Thursday, 24 June, 2021 - 07:15
A helicopter puts out a fire at the scene of the explosion at the port of Lebanon's capital Beirut on August 4, 2020. AFP

The families of the victims of the Beirut port explosion have warned that the “grace period has ended and we will not allow our martyrs to be killed again.”


They accused the authorities of trying to distract public opinion with arrests of some administrators instead of officials, threatening that they would not remain silent.


On Wednesday, Lebanese Prosecutor Ghassan Khoury ordered the release of seven people who were detained after the deadly massive blast at Beirut’s port on Aug. 4 last year.


One of the largest non-nuclear blasts in history was caused by a vast stock of highly explosive ammonium nitrate that had sat for years in a port warehouse, little more than a stone's throw from residential districts.


Khoury’s decision came a day after the Lebanese judge leading the investigation into the explosion requested the release of 13 people who were detained in the case.


The judge only approved the release of seven persons, most of them junior port employees.


On Wednesday, the families of firefighters, who were first to arrive at the port to contain the fire that preceded the explosion, blamed the authorities for the lack of progress in the investigation.

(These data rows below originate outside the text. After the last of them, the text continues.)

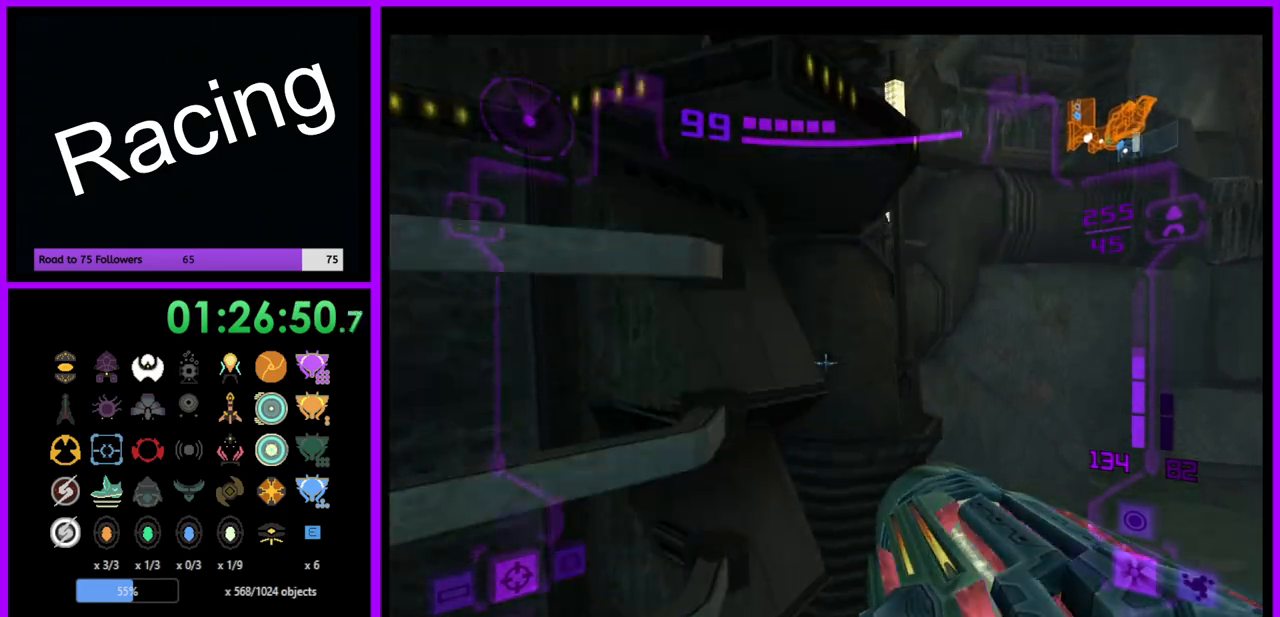
{"buttons": ["L1"], "left_stick": "up-left", "right_stick": "center", "events": [[17, "left_stick", "up-left"], [183, "B", "up"]]}
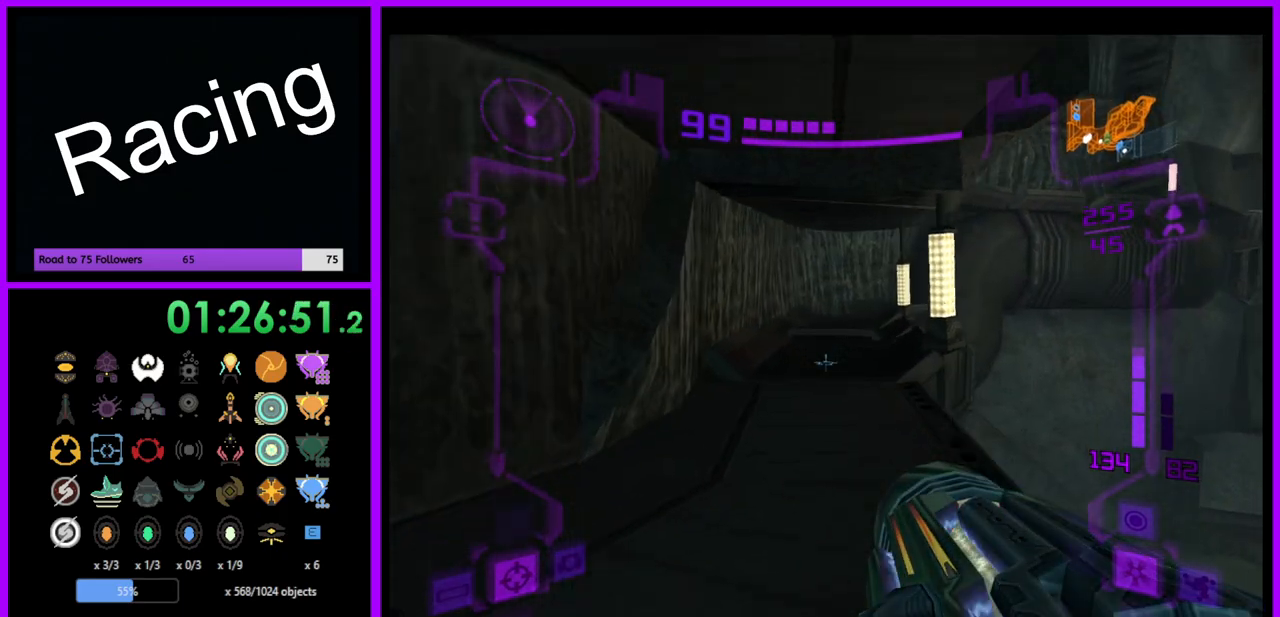
{"buttons": ["L1"], "left_stick": "up-right", "right_stick": "center", "events": [[183, "left_stick", "center"], [233, "left_stick", "right"], [433, "left_stick", "up-right"]]}
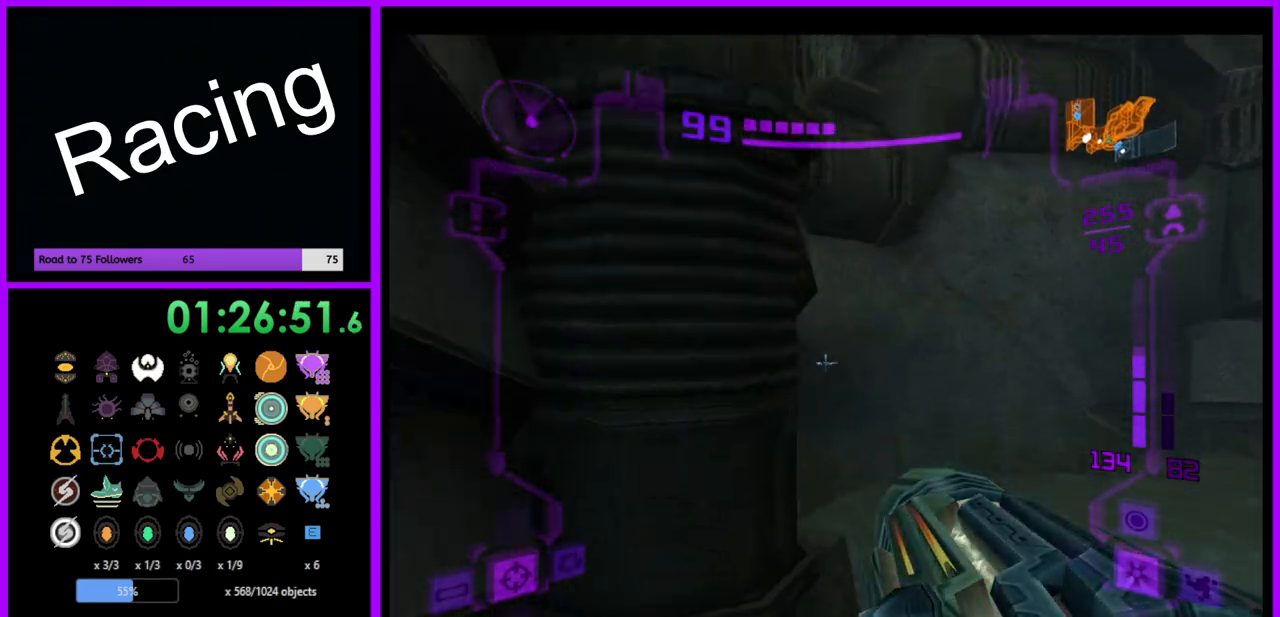
{"buttons": ["L1"], "left_stick": "center", "right_stick": "center", "events": [[150, "left_stick", "center"], [300, "left_stick", "up-right"], [433, "left_stick", "center"]]}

“After waiting for four months for serious procedures to start to hold those who are responsible accountable, unfortunately we have yet to witness any results,” a statement released by the families said.


They noted that the detention of low-ranking employees was as an attempt to “distract the public” and shift attention away from investigating “security officials, politicians, and judges”.


“The source of the (ammonium) nitrate is known and the country that imported them is known. The nitrates are explosives and not an ordinary commodity. So where are the responsibilities of the judiciary and the security forces?” they asked.


A delegation of the families of the victims met with Minister of Justice in the caretaker government, Marie-Claude Najem, who stressed that the judiciary was “responsible for clarifying the truth and imposing the law in order to achieve justice.”